- [Work instruction 1]:
According to the Section 809 Panel article below, when is the Panel's final report, Volume 3, scheduled to be released?

- [Page text]:
Section 809 Panel Wants DCAA to Reduce the Scope of Its Incurred Cost Audits

We are returning once again to our coverage of the Section 809 Panel's first of three reports. The first one was issued back in January of this year. Volume 2 is scheduled to be released in June and the final report, Volume 3 is scheduled for January 2019. Previous coverage of Volume 1 recommendations can be found at the following links.


The Panel's Recommendation #15 is to clarify and streamline the definition of and requirements for an adequate incurred cost proposal to refocus the purpose of DoD's oversight.

The term "incurred cost proposal is not defined in FAR. The term has become the government contracting community's shorthand way of referring to a contractor's "final indirect cost rate proposal", the elements of which are defined in FAR 52.216-7(d). A "final indirect cost rate proposal" is necessary for the contractor and the Government to establish final indirect cost rates for the purposes of settling provisionally billed indirect costs on flexibly priced contracts. A "final indirect cost rate proposal" however, is not a claim for direct costs incurred and billed during contract performance.

Recently, DCAA began auditing direct costs as well as indirect costs during its audits of "final indirect cost rate proposals". That was never the intent and has increased the time it takes DCAA to complete incurred cost audits and has increased the time it takes contracting officers to address and resolve the DCAA audit findings.

The Panel believes that the timeliness of final rate settlements and consequent contract closeouts will substantially improve if DCAA refocus its oversight on the purpose of the final indirect cost rate proposal to reasonably ensure the allowability of contractors' actual indirect costs, not direct costs. DCAA should not be auditing direct contract costs unless requested to do so by the contracting officer.

The Panel further recommended that several mandatory schedules under FAR 52.216-7(d)(2)(iii) be made optional because they have no bearing on evaluating or settling final indirect costs rates. These schedules include:

  • Schedule I - Schedule of cumulative direct and indirect costs claimed and billed by contract and subcontract.

- [Work instruction 2]:
Reproduce the entries below, swapping "top-left corner" out for "upper-left corner" and leaving everything else unchanged. Omit the pictures from your answer.

- [Given data]:
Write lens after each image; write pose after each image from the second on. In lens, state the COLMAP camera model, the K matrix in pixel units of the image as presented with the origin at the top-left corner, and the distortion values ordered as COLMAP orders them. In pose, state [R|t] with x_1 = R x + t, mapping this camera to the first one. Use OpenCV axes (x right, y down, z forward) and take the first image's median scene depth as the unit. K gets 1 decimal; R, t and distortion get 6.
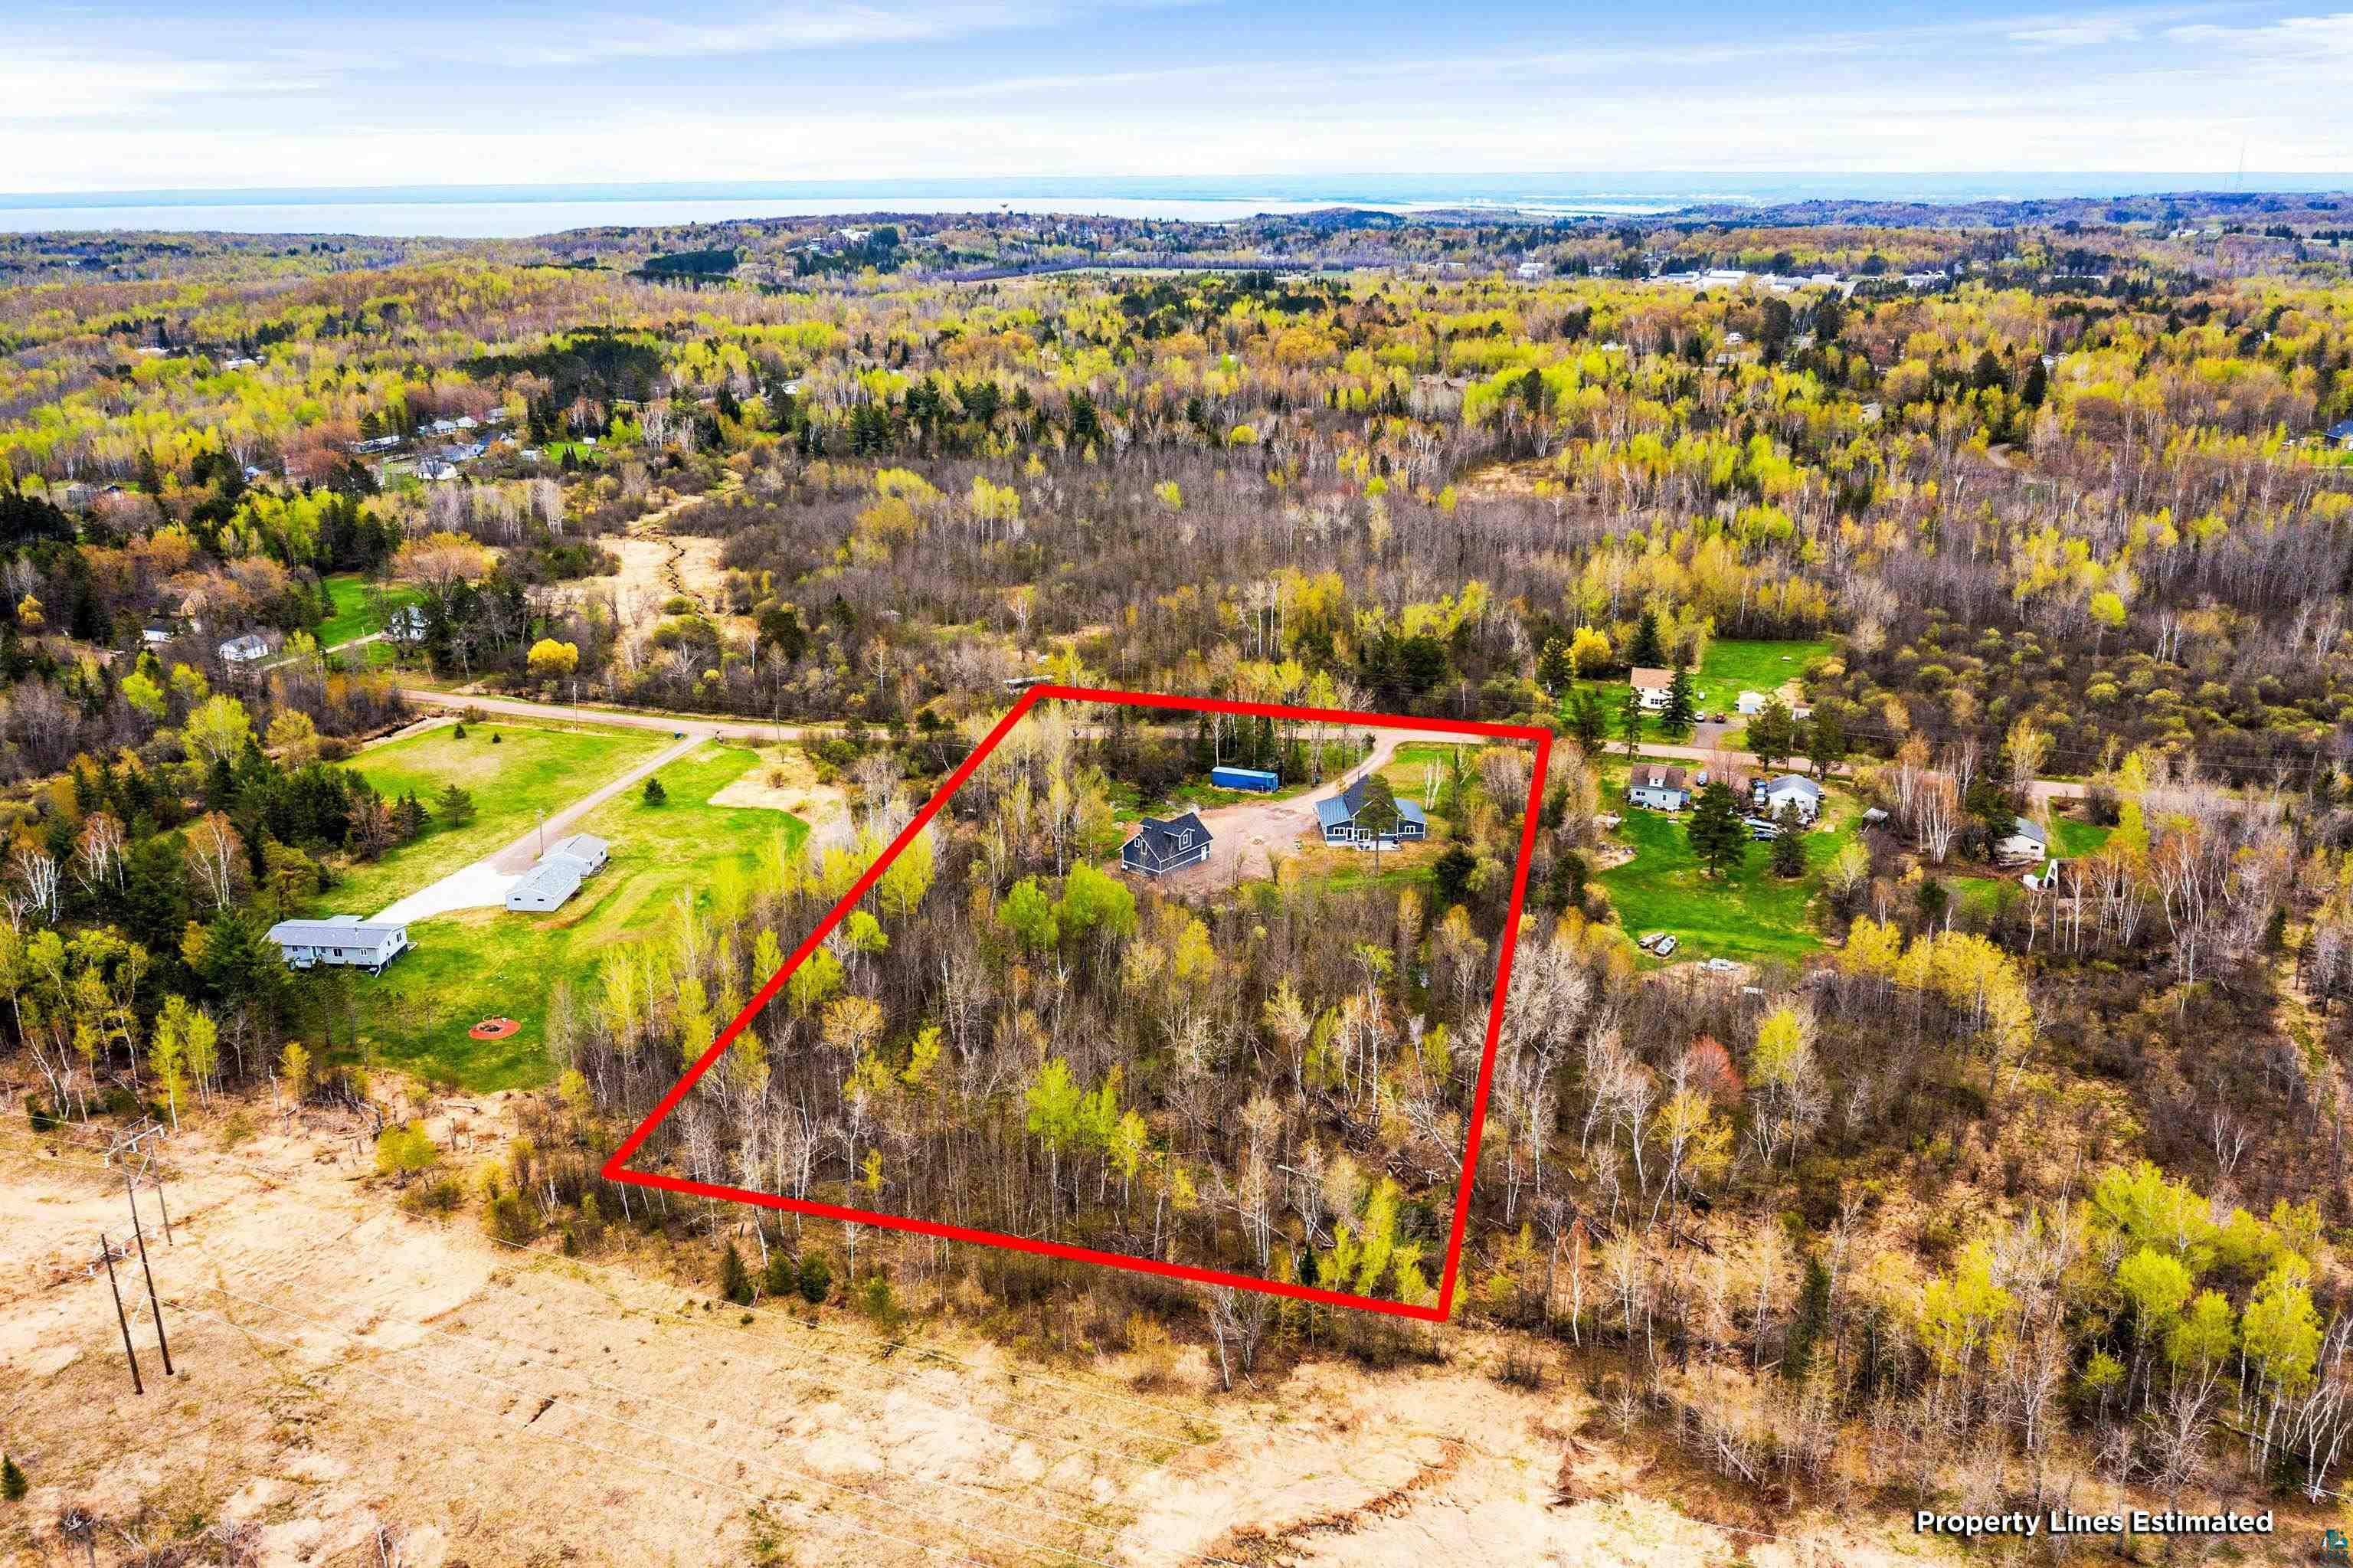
lens RADIAL K [[1815.0, 0, 1125.3], [0, 1815.0, 783.4], [0, 0, 1]] dist [-0.017321, 0.002972]
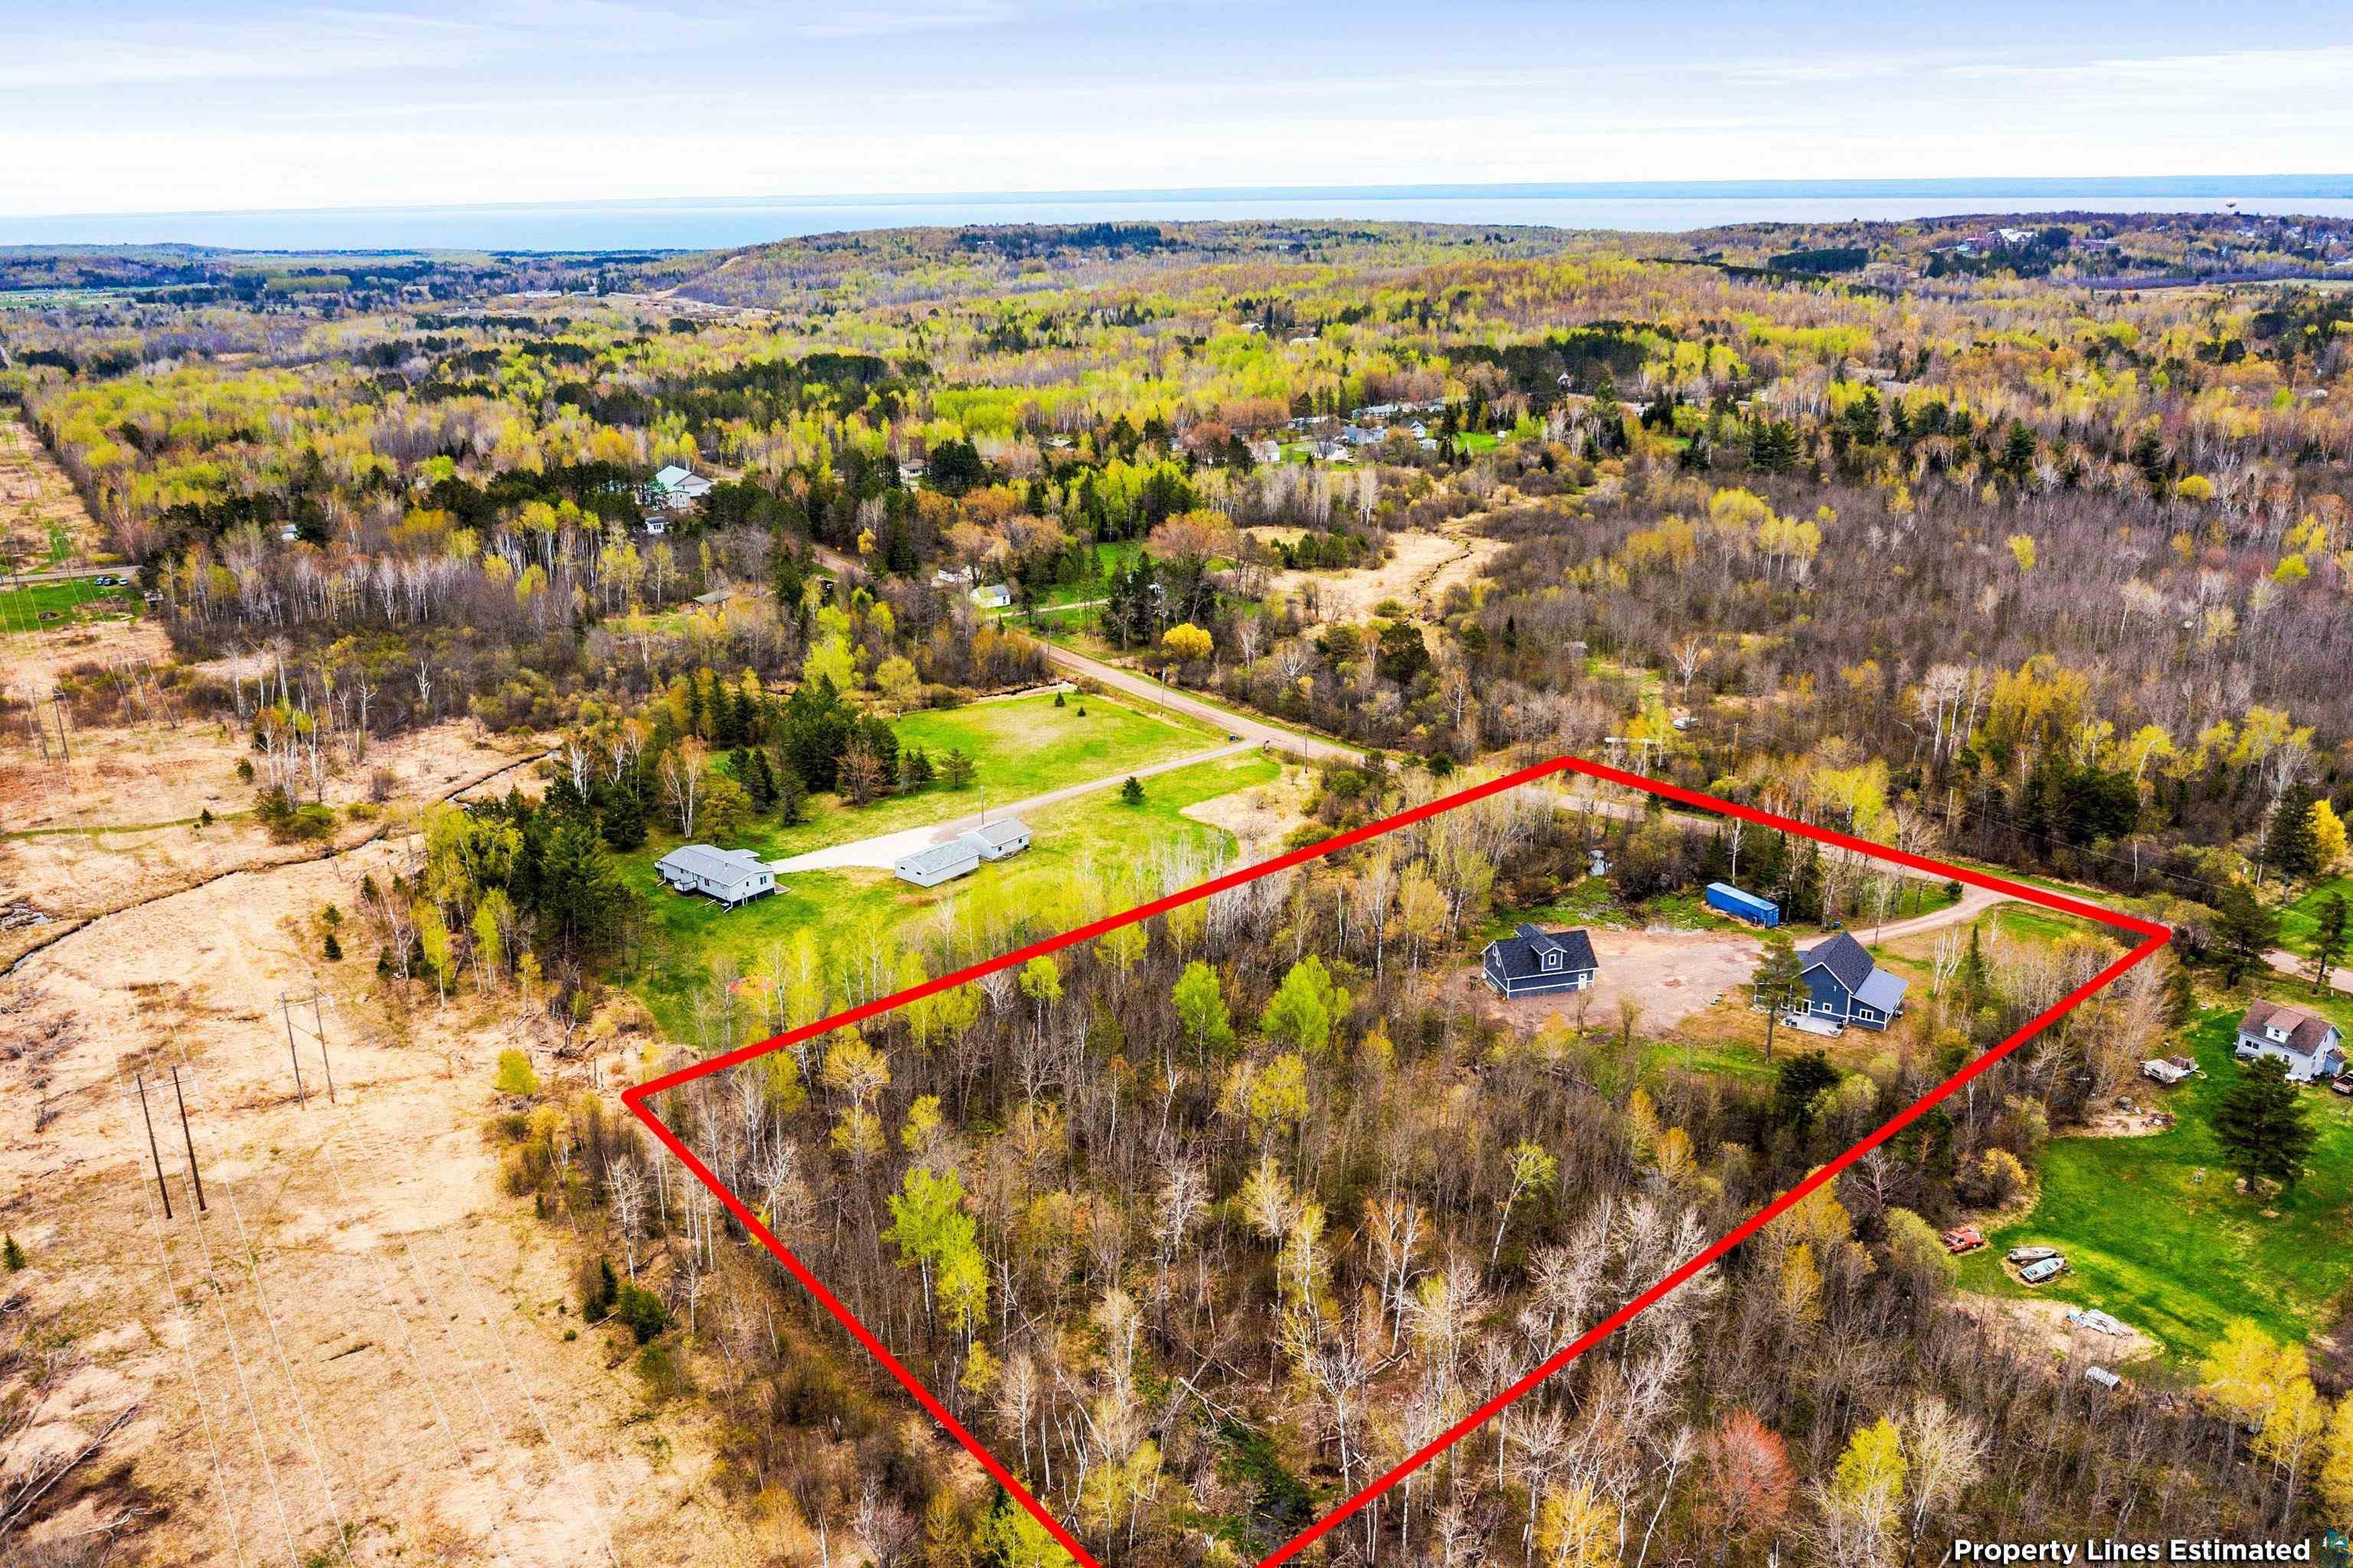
lens RADIAL K [[1815.0, 0, 1125.3], [0, 1815.0, 783.4], [0, 0, 1]] dist [-0.017321, 0.002972]
pose [[0.825242, 0.175393, -0.536854, 0.194060], [-0.174042, 0.983273, 0.053707, -0.037529], [0.537294, 0.049114, 0.841964, 0.128619]]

- [Your solution 1]:
January 2019.

- [Your solution 2]:
Write lens after each image; write pose after each image from the second on. In lens, state the COLMAP camera model, the K matrix in pixel units of the image as presented with the origin at the upper-left corner, and the distortion values ordered as COLMAP orders them. In pose, state [R|t] with x_1 = R x + t, mapping this camera to the first one. Use OpenCV axes (x right, y down, z forward) and take the first image's median scene depth as the unit. K gets 1 decimal; R, t and distortion get 6.
lens RADIAL K [[1815.0, 0, 1125.3], [0, 1815.0, 783.4], [0, 0, 1]] dist [-0.017321, 0.002972]
lens RADIAL K [[1815.0, 0, 1125.3], [0, 1815.0, 783.4], [0, 0, 1]] dist [-0.017321, 0.002972]
pose [[0.825242, 0.175393, -0.536854, 0.194060], [-0.174042, 0.983273, 0.053707, -0.037529], [0.537294, 0.049114, 0.841964, 0.128619]]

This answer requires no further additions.